● **Assignment**
Continue the ANZAC Day text from where it stops.

● **Source text**
It seems like every day of the week there is a new centennial celebration. Today we celebrate ANZAC Day, perhaps the most important national day of commemoration in both Australia and New Zealand. And this year is the centenary of the event it commemorates . . . the landing of the Australian and New Zealand Army Corps [ANZAC] and other element of the British Mediterranean Force, along the shores of the Dardanelles. The Gallipoli Campaign of World War I was devised to lay siege to Constantinople and to force the Ottoman Empire to capitulate and abandon its alliance with Imperial German and the Central Powers. It is ironic that this campaign is looked upon by the modern Turkish state as a defining moment in that nation's history. Today Turkey is also celebrating the beginning of the Gallipoli Campaign as its most significant military victory during that war. Some say it is an ill-advised attempt to draw attention away from the centenary of the Armenian Genocide which began the day before the ANZAC landing on the Gallipoli peninsula, an event Turkey denies to this very day. Turkey may have won that battle, but it lost the war; a fact it seems to forget. http://lookingtowardportugal.blogspot.com/2015/04/genocide-is-genocide-is-genocide.html
The Gallipoli Campaign was the first instance of the independent Australian and New Zealand expeditionary troops participating in active combat during World War I. The campaign was devised to be brief, but it quickly deteriorated into a months-long trench war where little ground was gained at a terrible cost for both sides - of over 150,000 casualties, prisoners and missing matching the Turkish losses. The ANZAC troops were finally withdrawn in November and December 1915 and returned to their staging bases in Egypt where they were disbanded and where the original ANZAC Day was celebrated on the first anniversary of the landing at Gallipoli. The former ANZAC units were reorganized and many were transferred to Great Britain and later deployed to the Western Front, in France, while others were deployed in Egypt and in Palestine.

● **Given entries**
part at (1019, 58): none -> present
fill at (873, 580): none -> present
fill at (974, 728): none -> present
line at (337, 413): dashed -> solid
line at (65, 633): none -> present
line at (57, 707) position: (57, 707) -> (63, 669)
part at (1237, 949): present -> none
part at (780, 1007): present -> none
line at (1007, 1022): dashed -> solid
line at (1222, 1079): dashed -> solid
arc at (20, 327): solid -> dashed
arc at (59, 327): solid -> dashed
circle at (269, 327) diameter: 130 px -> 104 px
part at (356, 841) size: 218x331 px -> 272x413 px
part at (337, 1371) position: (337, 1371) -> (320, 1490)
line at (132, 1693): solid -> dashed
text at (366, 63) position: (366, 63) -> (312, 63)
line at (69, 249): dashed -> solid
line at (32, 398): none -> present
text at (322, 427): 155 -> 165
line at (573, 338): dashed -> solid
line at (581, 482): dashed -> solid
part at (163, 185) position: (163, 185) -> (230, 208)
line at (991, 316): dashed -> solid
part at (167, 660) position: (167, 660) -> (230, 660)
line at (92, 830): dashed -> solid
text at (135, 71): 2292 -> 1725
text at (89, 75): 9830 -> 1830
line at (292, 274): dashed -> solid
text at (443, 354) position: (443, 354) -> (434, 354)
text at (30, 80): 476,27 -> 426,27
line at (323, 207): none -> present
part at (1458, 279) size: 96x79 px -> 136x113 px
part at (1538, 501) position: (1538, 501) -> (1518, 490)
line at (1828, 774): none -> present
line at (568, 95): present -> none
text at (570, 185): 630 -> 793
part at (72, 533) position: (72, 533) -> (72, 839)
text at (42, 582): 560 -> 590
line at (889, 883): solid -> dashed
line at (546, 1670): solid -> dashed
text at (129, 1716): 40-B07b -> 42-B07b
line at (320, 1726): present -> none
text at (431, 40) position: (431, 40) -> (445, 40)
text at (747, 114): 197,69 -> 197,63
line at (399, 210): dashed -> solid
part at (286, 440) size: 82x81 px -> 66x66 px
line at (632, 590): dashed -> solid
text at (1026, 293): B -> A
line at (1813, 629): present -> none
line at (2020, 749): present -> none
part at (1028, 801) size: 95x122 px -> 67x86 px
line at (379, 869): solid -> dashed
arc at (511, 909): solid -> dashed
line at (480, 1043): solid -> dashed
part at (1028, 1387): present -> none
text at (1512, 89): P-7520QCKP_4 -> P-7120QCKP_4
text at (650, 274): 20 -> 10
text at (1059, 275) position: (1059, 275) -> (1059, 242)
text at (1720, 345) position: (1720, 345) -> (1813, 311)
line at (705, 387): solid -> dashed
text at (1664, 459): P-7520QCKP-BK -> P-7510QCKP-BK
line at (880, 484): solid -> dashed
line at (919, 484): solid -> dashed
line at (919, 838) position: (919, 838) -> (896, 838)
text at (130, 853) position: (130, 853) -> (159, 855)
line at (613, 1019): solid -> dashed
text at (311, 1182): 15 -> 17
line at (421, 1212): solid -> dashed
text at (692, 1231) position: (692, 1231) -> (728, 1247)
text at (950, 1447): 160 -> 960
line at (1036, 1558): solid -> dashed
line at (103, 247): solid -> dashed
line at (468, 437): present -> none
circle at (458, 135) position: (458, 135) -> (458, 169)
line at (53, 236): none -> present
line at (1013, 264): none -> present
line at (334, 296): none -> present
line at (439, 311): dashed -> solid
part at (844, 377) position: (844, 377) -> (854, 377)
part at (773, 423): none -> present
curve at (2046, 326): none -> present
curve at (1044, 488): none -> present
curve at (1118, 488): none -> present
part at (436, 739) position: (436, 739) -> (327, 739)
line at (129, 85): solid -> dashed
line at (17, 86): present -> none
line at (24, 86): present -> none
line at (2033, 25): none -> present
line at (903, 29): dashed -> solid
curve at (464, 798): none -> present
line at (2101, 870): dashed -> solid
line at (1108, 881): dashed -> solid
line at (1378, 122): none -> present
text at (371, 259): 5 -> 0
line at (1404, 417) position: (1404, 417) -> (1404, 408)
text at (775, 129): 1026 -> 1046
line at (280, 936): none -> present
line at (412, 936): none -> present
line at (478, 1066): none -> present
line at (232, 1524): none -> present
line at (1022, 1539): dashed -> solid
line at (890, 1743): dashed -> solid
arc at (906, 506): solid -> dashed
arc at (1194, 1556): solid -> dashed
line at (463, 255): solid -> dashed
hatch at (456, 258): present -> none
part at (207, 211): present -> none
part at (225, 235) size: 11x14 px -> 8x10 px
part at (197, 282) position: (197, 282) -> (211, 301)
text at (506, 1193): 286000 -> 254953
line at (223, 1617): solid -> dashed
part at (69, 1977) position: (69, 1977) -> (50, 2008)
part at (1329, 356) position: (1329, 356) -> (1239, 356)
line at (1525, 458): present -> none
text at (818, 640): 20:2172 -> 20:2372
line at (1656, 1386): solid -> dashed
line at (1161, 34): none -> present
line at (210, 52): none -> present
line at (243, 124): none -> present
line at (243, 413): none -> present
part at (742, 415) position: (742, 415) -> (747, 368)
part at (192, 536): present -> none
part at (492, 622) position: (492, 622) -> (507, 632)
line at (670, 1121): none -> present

● **Response area**
I knew next to nothing about the Australian and New Zealand Army Corps, or the celebration of ANZAC Day, until I saw Peter Weir’s 1981 film “Gallipoli,” released in both Australia and the United States that August. SallyAnn, who had quite a big-time jones for Australian cinema (and for almost anything Australian, to be honest), was quick to suggest we see the film as soon as it came out. The fact that the film starred a very young Mel Gibson in one of his early roles, probably had a great deal to do with it. He and fellow Australian actor Mark Lee played two young diggers from Western Australia caught up in the nationalism brought on by the war in Europe. Struck by the popularity of men in uniform, and being rather down and out, they sought new adventure and enlisted in the ANZAC. Soon they boarded troop transports to training and staging bases near Cairo, Egypt, and we watch them go through their exercises near the pyramids while enjoying youthful debauchery when on leave. Eventually they are deployed to the Gallipoli Peninsula and finally experience the war up close and personal; boh the boredom and the relentless misery of trench warfare. Peter Weir had visited the battlefield prior to the film’s production and he was able to capture the senselessness of war; so much death and nothing at all to show for it. The film demonstrates a lost innocence as the young mens’ youthful esprit de corps quickly disappear as friends die and disappear. And for what?
Last week SallyAnn and I participated in the annual DC Filmfest and had an opportunity to preview “The Water Diviner,” starring Russell Crowe in his directorial debut; its official release in the USA was yesterday after a record breaking success in Australia. The film revisits the events of the Gallipoli Campaign, focusing primarily on its aftermath. Four years after the battle, an Australian farmer and douser played by Crow travels to postwar Turkey in what could only be a vain attempt to locate the bodies of his three sons who died during the ANZAC offensive. Unlike the intense battle scene in Weir’s film, here we see only brief flashbacks of machine-gun fire from opposing trenches. And whereas the death of the Mark Lee character is captured in a final freeze frame reminiscent of Robert Capa’s iconic photograph of a Spanish loyalist soldier as a bullet strikes him dead, the almost unbearable scene of the three sons being mowed down by Turkish fire only to lie alone moaning and bleeding to death in no man’s land seems to go on forever. Such is war. Death can be unexpected and quick, or it can linger for what seems to be an eternity.
So pin on a sprig of rosemary while we salute those brave young men who fought and died for king and country. And while we are at it, let us keep all veterans and those currently serving in uniform in our thoughts and prayer as we dream of the day when their sacrifices will no longer be necessary.